John Bowe of Melbourne Australia was first to take the checkered flag at the wheel of Joe Calleja’s Allard J2X-3146. This is the very same ex-Carroll Shelby Allard that has been a familiar sight at Laguna Seca for the past 20+ years at the hands of Peter Booth and Augie Grassis. Joe has been working diligently to bring this Allard into FIA specs, with plans to race it in Europe and Australia in 2020. Driver John Bowe has some previous racing history in Australia having won the infamous Bathurst 1000 twice; needless to say, Shelby’s old J2X was in good hands. The J2X had a close race with the Parkinson Jaguar, but in the end the John Bowe made it to the checkered flag first – another Allard victory!
John LeCarner finished in 15th spot with his Cad-powered K2, and Bernard Dervieux’s J2 crossed the finish line in 23rd place. John Mote ran strong until lap 5, when his oil pressure gauge suggested that he prudently ‘call it a day’. All three cars will be undergoing refurbishment over the next year and we hope to see them back on track in 2020.

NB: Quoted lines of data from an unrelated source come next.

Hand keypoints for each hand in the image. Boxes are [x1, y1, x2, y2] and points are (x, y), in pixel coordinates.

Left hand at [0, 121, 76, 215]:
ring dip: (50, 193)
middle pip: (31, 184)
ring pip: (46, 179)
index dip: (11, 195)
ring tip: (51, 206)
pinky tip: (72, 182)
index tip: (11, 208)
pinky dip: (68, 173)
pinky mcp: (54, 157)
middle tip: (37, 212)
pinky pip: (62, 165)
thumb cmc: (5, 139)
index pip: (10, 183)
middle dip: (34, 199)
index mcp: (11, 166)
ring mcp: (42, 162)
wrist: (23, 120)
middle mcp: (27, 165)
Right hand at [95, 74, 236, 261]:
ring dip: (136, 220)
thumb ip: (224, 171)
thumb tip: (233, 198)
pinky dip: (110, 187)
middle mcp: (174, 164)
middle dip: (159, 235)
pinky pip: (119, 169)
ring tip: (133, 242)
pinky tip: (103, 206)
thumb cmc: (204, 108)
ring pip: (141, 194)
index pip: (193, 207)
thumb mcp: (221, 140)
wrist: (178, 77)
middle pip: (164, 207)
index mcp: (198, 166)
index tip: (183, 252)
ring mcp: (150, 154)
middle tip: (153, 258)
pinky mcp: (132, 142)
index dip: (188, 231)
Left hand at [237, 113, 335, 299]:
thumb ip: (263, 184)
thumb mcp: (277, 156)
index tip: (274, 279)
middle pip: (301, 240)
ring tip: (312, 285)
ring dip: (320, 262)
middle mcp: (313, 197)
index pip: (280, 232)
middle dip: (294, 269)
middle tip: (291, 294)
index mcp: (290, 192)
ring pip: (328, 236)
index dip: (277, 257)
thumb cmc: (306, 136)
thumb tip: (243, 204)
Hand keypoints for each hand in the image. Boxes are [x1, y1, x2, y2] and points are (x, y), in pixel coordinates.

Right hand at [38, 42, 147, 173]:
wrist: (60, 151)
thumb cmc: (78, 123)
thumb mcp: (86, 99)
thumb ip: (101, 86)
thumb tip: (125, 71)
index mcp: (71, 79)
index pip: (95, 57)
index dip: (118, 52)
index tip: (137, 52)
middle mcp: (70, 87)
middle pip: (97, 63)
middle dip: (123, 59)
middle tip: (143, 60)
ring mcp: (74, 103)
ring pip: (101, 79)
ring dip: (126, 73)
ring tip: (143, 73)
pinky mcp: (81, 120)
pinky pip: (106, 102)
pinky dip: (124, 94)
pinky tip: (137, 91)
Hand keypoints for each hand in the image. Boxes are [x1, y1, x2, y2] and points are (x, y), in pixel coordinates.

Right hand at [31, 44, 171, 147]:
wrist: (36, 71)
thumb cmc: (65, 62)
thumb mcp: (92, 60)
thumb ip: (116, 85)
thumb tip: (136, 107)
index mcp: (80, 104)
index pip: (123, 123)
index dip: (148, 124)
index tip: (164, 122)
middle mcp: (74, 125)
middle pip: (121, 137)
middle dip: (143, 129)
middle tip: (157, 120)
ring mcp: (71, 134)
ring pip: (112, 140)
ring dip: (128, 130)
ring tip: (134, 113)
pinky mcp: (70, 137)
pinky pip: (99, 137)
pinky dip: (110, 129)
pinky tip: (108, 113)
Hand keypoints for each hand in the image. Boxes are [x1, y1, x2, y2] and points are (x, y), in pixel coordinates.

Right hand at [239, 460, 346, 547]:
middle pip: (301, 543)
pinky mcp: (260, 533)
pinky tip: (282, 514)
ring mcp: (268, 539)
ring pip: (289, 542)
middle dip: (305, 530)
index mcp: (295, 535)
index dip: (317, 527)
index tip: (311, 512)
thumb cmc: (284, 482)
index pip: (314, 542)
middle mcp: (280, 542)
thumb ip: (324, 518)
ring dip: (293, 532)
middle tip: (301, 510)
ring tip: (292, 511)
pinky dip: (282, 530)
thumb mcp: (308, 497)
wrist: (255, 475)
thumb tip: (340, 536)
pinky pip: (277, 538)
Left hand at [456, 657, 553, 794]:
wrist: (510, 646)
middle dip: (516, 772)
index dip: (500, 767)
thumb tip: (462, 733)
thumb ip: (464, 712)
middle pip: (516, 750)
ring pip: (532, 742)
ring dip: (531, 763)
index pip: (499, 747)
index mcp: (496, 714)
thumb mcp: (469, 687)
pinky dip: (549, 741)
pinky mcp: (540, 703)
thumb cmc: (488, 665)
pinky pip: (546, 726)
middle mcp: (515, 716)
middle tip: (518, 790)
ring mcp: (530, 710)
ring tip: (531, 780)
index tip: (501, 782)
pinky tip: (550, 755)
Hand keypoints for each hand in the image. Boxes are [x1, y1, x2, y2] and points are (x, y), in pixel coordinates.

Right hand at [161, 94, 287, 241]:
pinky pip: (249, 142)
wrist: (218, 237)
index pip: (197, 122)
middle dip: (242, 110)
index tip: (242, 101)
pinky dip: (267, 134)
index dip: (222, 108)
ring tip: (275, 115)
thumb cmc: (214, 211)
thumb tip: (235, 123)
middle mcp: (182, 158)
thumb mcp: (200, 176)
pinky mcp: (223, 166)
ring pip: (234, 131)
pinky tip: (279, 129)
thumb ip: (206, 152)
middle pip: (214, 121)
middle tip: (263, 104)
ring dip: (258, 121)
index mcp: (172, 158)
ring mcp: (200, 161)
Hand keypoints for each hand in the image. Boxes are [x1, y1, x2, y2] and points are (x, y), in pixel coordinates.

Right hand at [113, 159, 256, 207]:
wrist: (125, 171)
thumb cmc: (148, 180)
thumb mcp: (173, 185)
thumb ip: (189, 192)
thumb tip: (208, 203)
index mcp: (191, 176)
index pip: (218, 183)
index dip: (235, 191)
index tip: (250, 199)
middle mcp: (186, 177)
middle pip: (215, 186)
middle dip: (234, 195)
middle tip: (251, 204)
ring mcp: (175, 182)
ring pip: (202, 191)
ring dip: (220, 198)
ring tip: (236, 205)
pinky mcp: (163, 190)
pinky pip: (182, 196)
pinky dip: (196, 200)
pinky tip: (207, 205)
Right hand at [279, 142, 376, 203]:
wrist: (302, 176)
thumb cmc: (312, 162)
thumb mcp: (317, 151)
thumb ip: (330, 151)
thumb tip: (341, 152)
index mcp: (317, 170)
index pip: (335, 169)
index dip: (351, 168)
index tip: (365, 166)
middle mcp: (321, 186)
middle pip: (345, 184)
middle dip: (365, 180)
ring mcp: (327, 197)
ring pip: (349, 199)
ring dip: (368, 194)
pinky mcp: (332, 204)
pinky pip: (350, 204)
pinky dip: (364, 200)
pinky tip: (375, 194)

The Allards were pitted among a wide array of cars of similar vintage. Foremost in this group were a number of California-engineered built by names like Hagemann, Tatum, Baldwin, and Kurtis – cars that were not only fast, but quite able to hold their own on road courses against the sophisticated cars from post-war Europe. One could argue that many of the California Specials owe their existence to the production hot rods built by Allard.
The cars of Group 1B have adopted the moniker, Del Monte Trophy Race Group – cars that either raced in the Pebble Beach Road Races in the early ‘50’s, or would have been eligible to have raced there.
The entrance to this paddock area is fittingly decorated with rows of snow fencing and hay bales which were deemed to serve as protection for spectators back in the day, along with several historic black and white race photos from the early ‘50’s. This provided an ideal setting for a gathering after Friday afternoon’s practice, with all 38 cars from Group 1B on display. A more casual affair was held Sunday afternoon where the Del Monte Trophy was awarded to Tim Barnes (over 2L) and his 1951 Jaguar XK120 and to Kaiden Marouf (under 2L) and his 1951 supercharged MG TD.
Monterey’s ‘Car Week’ formally starts with Thursday’s Pebble Beach Tour d’Elegance, when more than a hundred rare and elegant competitors in Sunday’s Pebble Beach Concours d’Elegance embark on a 70-mile tour on public roads around the Monterey area. This provides a unique opportunity for the general public to witness these show cars mix with Highway 1 traffic down to Big Sur, before returning to gather for along Carmel’s Ocean Avenue for lunch.
We again welcomed the opportunity to join Martin Allard in his biscuit-colored Allard K3 as we enjoyed the show cars along Highway 1. A part of this included a special surprise to see Ted Springstead at the wheel of his green Allard K3. Ted was one of the thirty Concours entrants to participate in the ten-day, 1500-mile Pebble Beach Motoring Classic run from Kirkland Washington to Pebble Beach. Aside from a minor fender-bender along the way, it was a great and memorable trip.
Three Allards were ‘on the block’ at two of the six (yes – 6!) auctions underway during Monterey’s Car Week. The Carroll Shelby J2 from his 1952 racing season was for sale at Mecum’s, and two Allards were consigned to Goodings. One was the red, Chrysler-powered J2X LeMans veteran of the Pebble Beach and Golden Gate races in the early ‘50’s, and the other was a very nice black K2. Neither the J2 nor the J2X LM made their reserve, while K2 was sold for a very reasonable $84,000.
We’re looking forward to 2020 which will celebrate the 70th anniversary of the Pebble Beach Road Races. We hope to see you there!